Pedal to the Metal
He watched the Vitali Klitschko-Corrie Sanders fight on HBO the night before. "Ohh boy, blood everywhere."
Things are looking bad in Fallujah.
He has no idea why George Tenet still runs the CIA. "I think he must have some negatives somewhere," McCain says, meaning photo negatives.
McCain met with Tenet at Langley about a year ago. Seemed like a good guy, McCain says. Tenet made his case for weapons of mass destruction in Iraq and it sounded compelling.
"But it was a little like a Chinese meal," McCain recalls. "An hour later I was hungry again."
The Sunday morning Straight Talk Express pulls in. McCain goes into the studio, and a producer replaces the fake background of downtown Phoenix with a fake one of bookshelves. The senator answers questions about Iraq, calls for more troops and is back home 20 minutes after the interview ends.
The McCains live in a large house with an emerald lawn, a swimming pool and guest house and a big gate with surveillance cameras at the entrance. Cindy Hensley McCain, whose father was a wealthy Budweiser distributor, grew up here. The home is filled with sprightly flower arrangements that Cindy received after her brain hemorrhage. "Look at these," McCain says, pointing to a vase the size of a water cooler in the front hall. "It's like she died or something."
A few hours later, McCain is driving his Lexus SUV to Bank One Ballpark, where the Arizona Diamondbacks will play the San Diego Padres. His cell phone blares to the tune of a harp concerto, and he jumps each time it rings. The ride to the ballpark is leisurely by McCain standards, with no mishaps except for when he rides up onto the curb in the parking lot.
McCain loves baseball. "I'd pay to see the Bedwetters play the Thumbsuckers," he says. He sits in the third row, in a box seat that belongs to Diamondbacks owner Jerry Colangelo. As in the car, McCain bears down on the action, fully engaged, if not in control. He leans forward with each pitch, gives free-associative commentary.
San Diego's Mark Loretta leads off, which reminds McCain of a joke that he heard on Leno. "Everyone in jail calls Robert Blake 'Baretta,' " McCain says. "Except for his roommate, who calls him 'Loretta.' "

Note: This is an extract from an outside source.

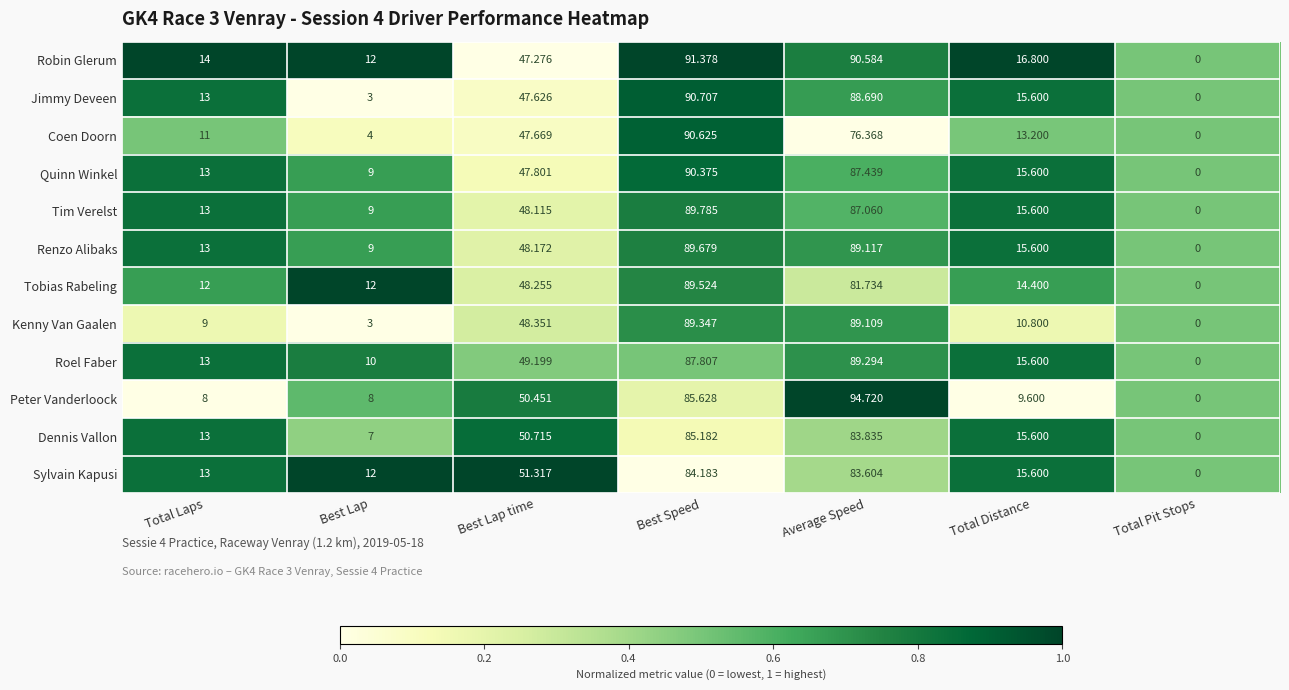

Which series has the widest spread of values?

Peter Vanderloock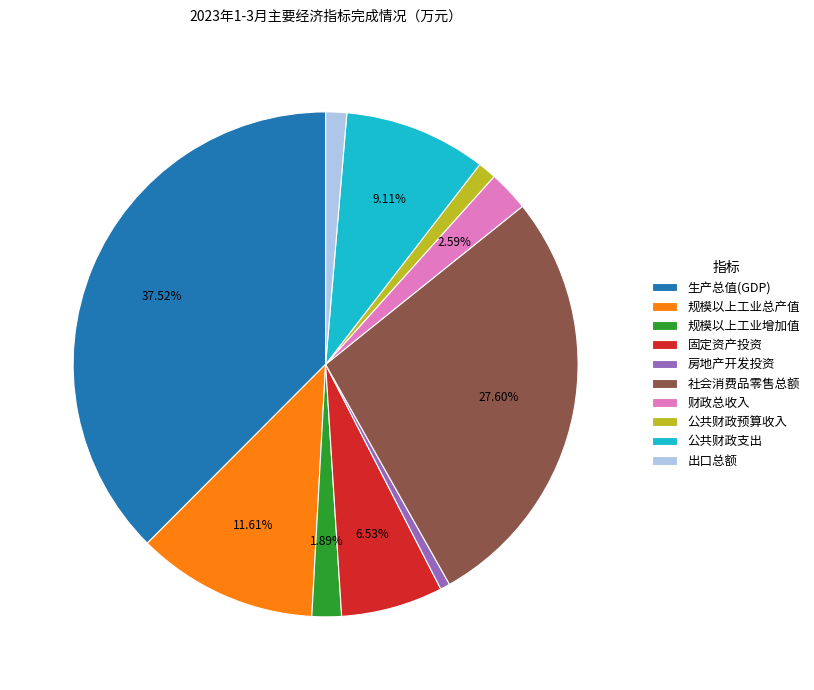

To the nearest percent, what is the average slice percentage?

10%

McCain spent 51/2 years as a POW and is now sitting at a ballgame, spooning Heath bar ice cream into his mouth and belly-laughing at his joke. If any demons linger, they are perfectly hidden.
The Diamondbacks score four runs in the third inning. Outfielder Luis Gonzalez waves to McCain from the on-deck circle. "You see that, Luis-Luis waved to me," McCain says.

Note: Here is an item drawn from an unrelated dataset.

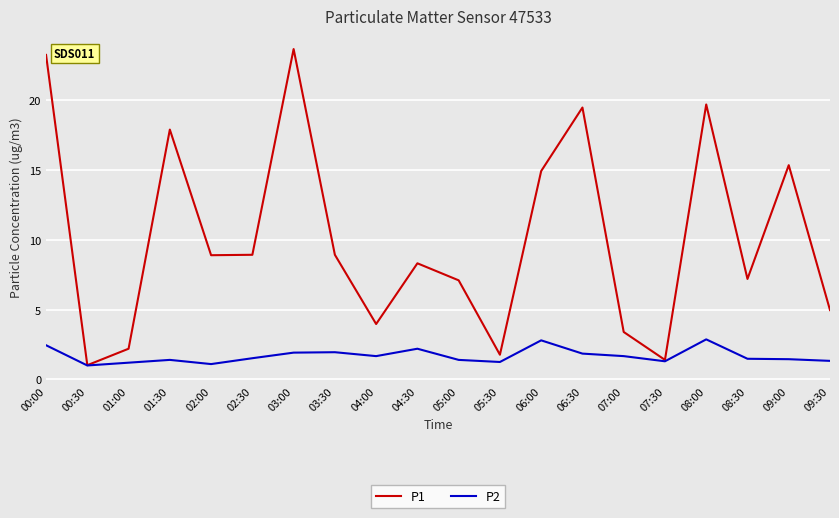

How many lines are shown in the chart?

2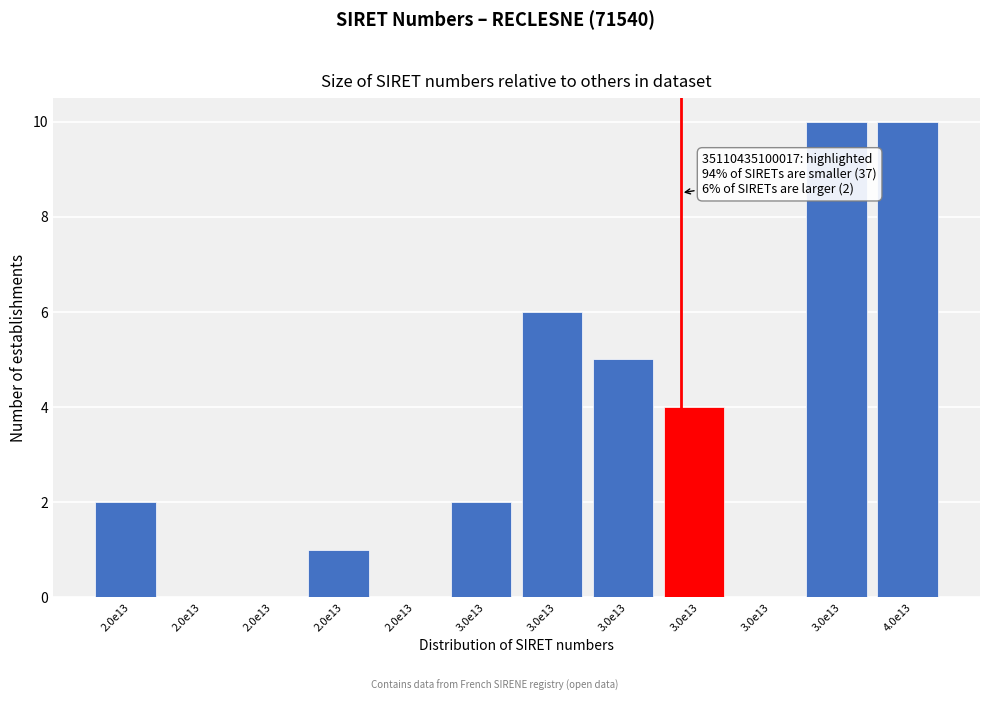

Are the bars horizontal?

No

Between pitches, the following tidbits of McCainiana are gleaned:
• He would hate to live in Milwaukee.
• He has been unimpressed with Kerry's recent performances: "Kerry's gotta stop nuancing everything."

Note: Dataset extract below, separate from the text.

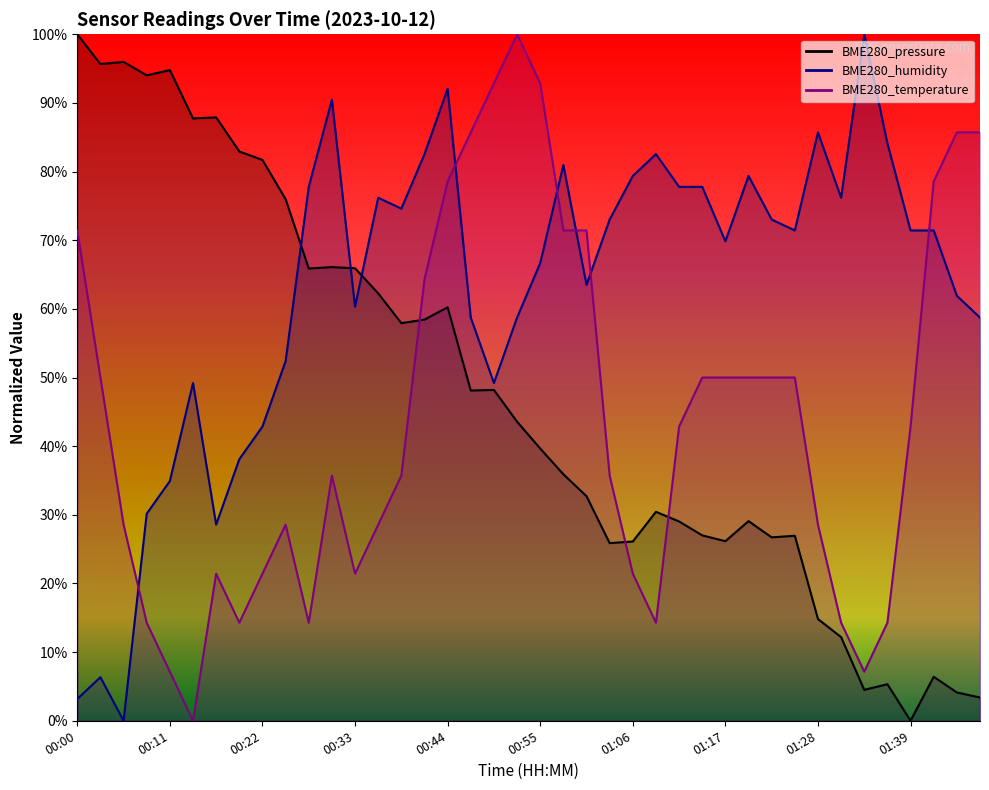

What position from the left is 01:44?

39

• John Edwards would have been a tougher nominee to beat.
"This is your pitch, Richie, c'mon, c'mon," McCain yells at Diamondbacks slugger Richie Sexson. Sexson is facing San Diego's Jason Szuminski, a rookie pitcher who attended MIT.
"NASA, here we come," McCain says after Sexson hits a towering home run. Szuminski leaves the mound after giving up five runs.